_THE PROBLEM_: From the material below, copy every line in which the word "Table" occurs.

_THE DATA_:
[Start of Attachment]

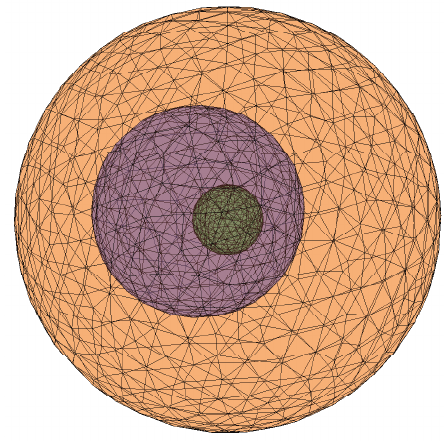
Figure 9. Horizontal electric dipole in sphere structure. External sphere: Yellow. Middle sphere: Purple. Internal sphere:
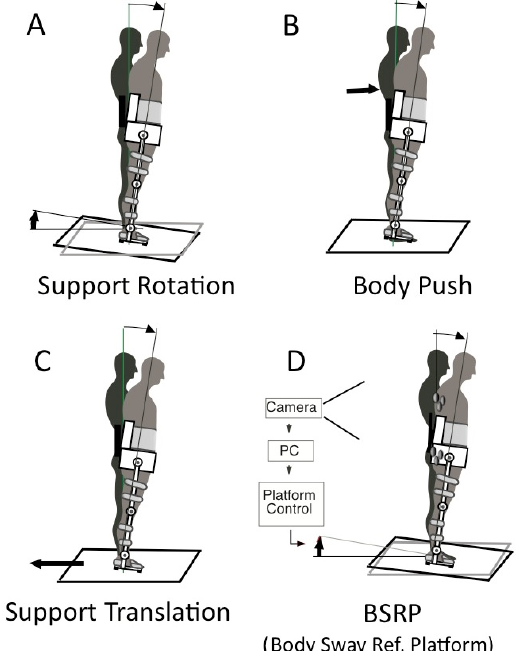
Figure 6. ( A – D ) Suggested four basic tests of self-balancing of the exoskeleton (resorting directly to testing of human postural control and its application in humanoid robots; compare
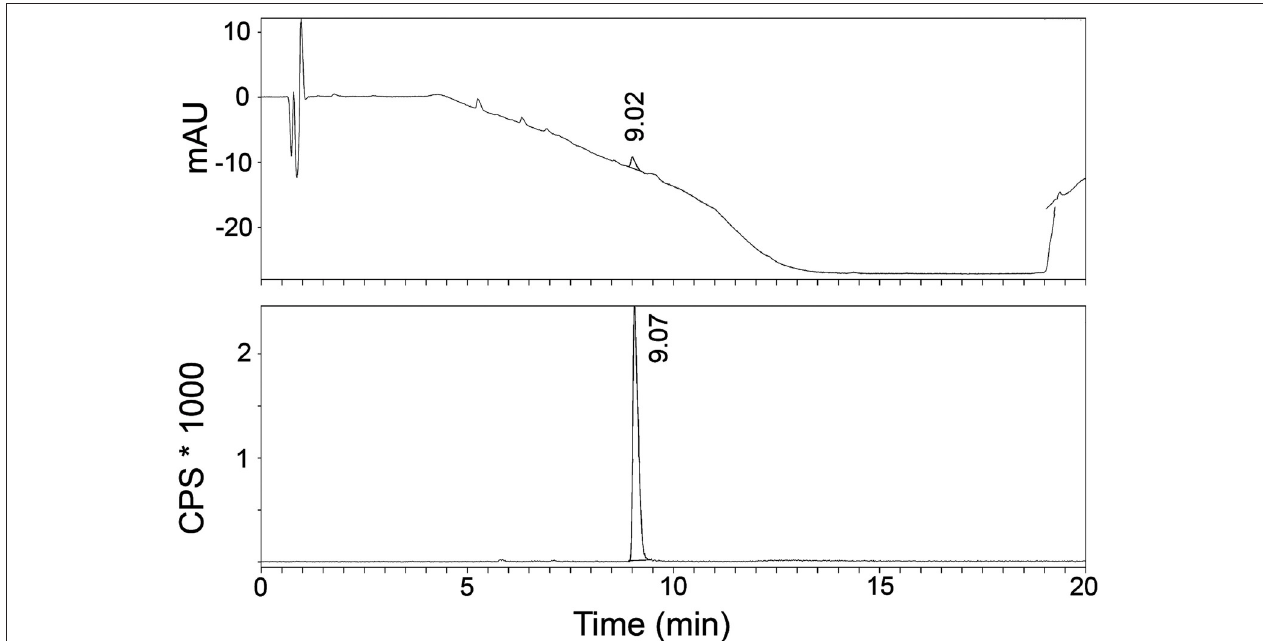
FIGURE 2 | A typical analytical HPLC profile of [ 11 C]AAT-778 [UV-trace (top) and radio-trace (bottom)].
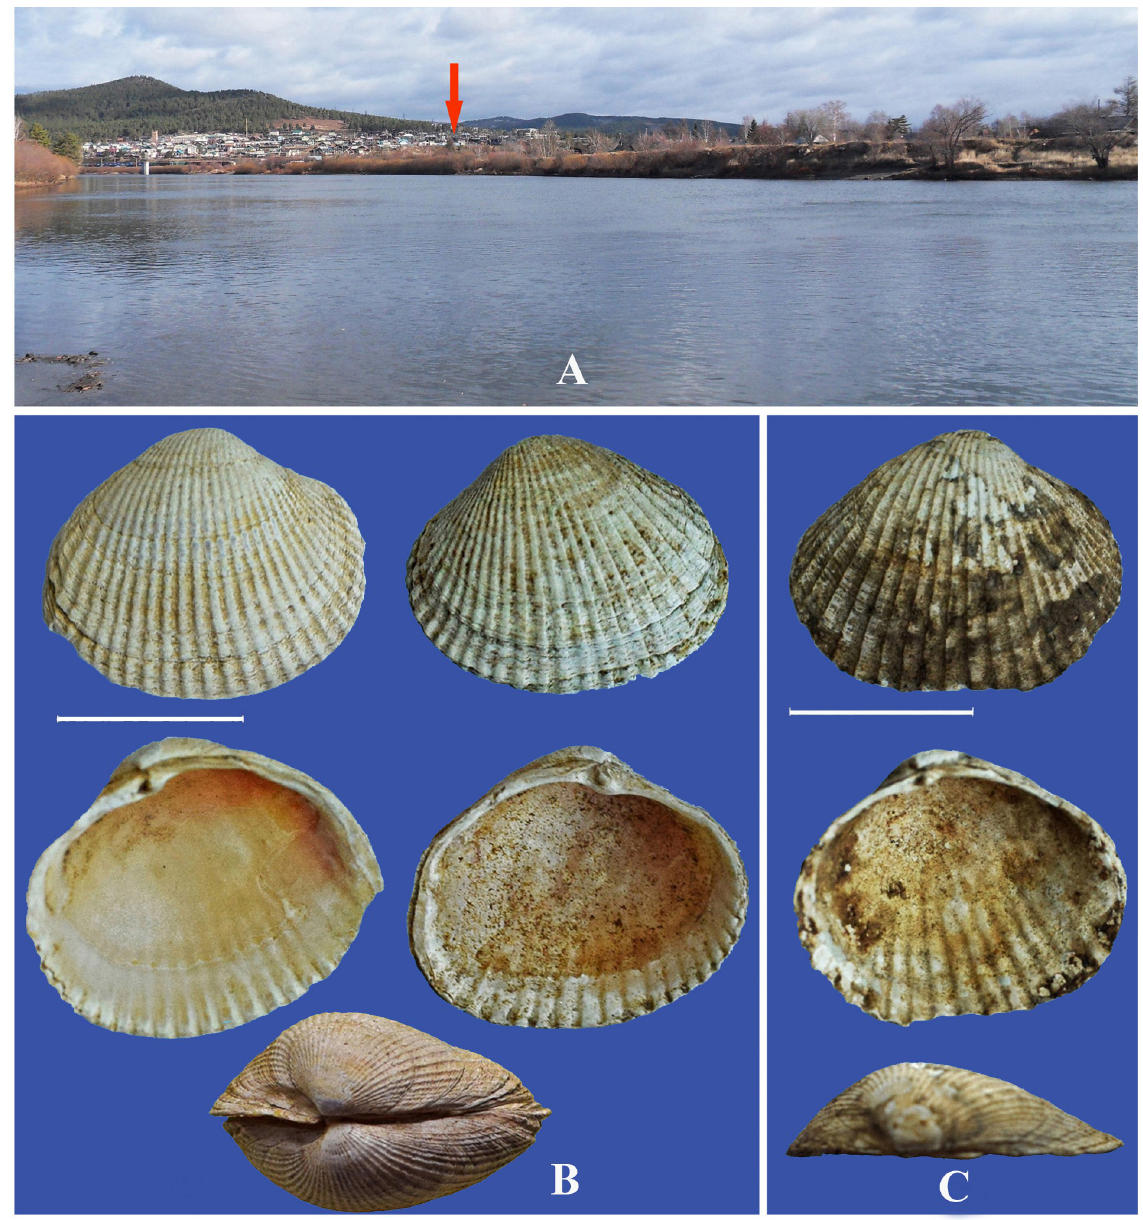
Fig 8. Locations of Monodacna species. A–Ingoda River near Antipikha settlement, suburb of Chita city. Fossil shells (Outside, inside and dorsal views) from drill hole in the Ingoda River flood plain: B– Monodacna cf. polymorpha , C– Monodacna cf. colorata . Scale bar 1 cm.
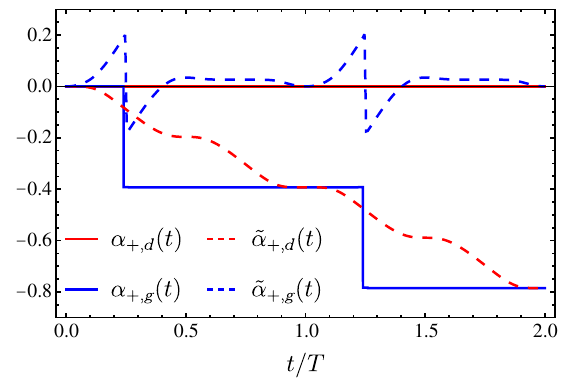
FIG. 4. A comparison of the geometric and dynamical phases generated by state | φ + ( t ) (cid:2) . The variables with (without) a tilde correspond to the dynamical (geometric) X π/ 2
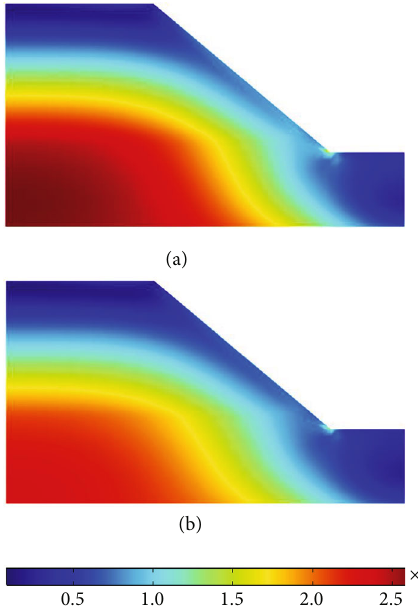
Figure 8: Comparison of e ff ective stress contours in two cases (the 5 th day of rainfall, unit: Pa). (a) E ff ective stress in the case considering the coupling e ff ect of pore water pressure and pore water gravity. (b) E ff ective stress in the case considering only the e ff ect of pore water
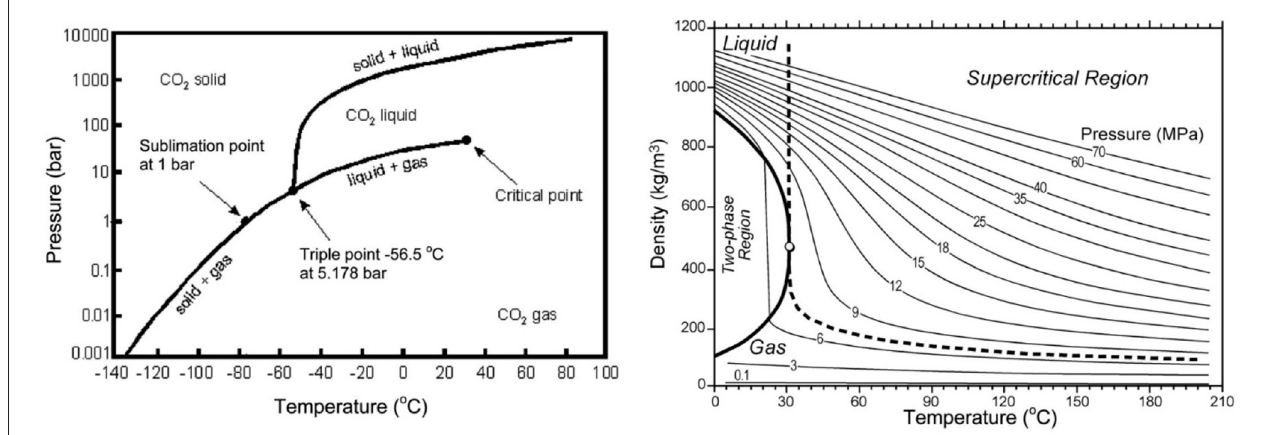
FIGURE 2 | Phase diagram of carbon dioxide (source:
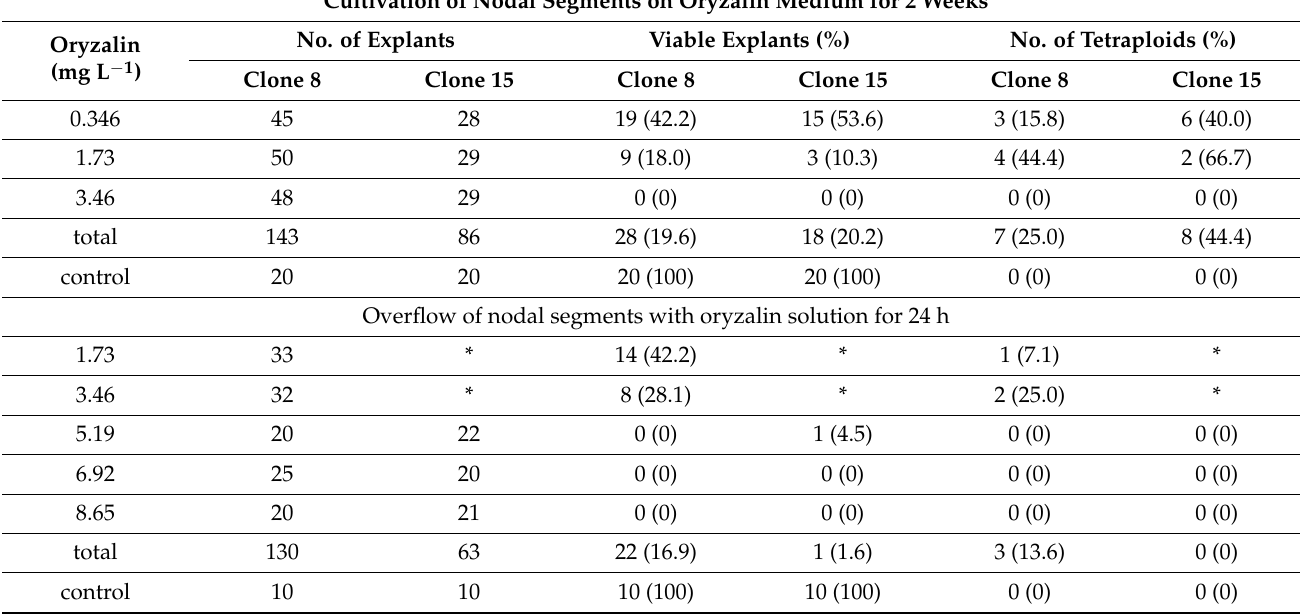
Table 3. Insecticidal activity of essential oil from tetraploid and diploid T. vulgaris.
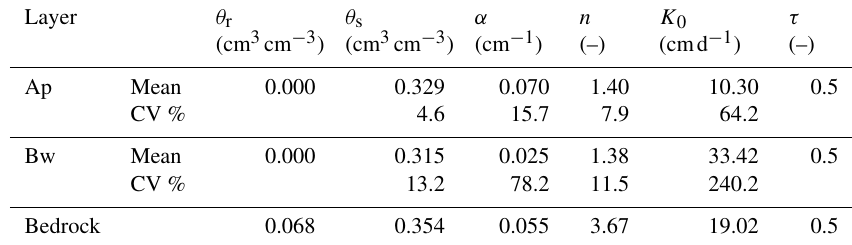
Table 1. Statistics (mean and coefficient of variation, CV) of the hydraulic property parameters of the two soil layers and bedrock.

[End of Attachment]

_SOLUTION TO THIS EXERCISE_:
Table 3. Insecticidal activity of essential oil from tetraploid and diploid T. vulgaris.
Table 1. Statistics (mean and coefficient of variation, CV) of the hydraulic property parameters of the two soil layers and bedrock.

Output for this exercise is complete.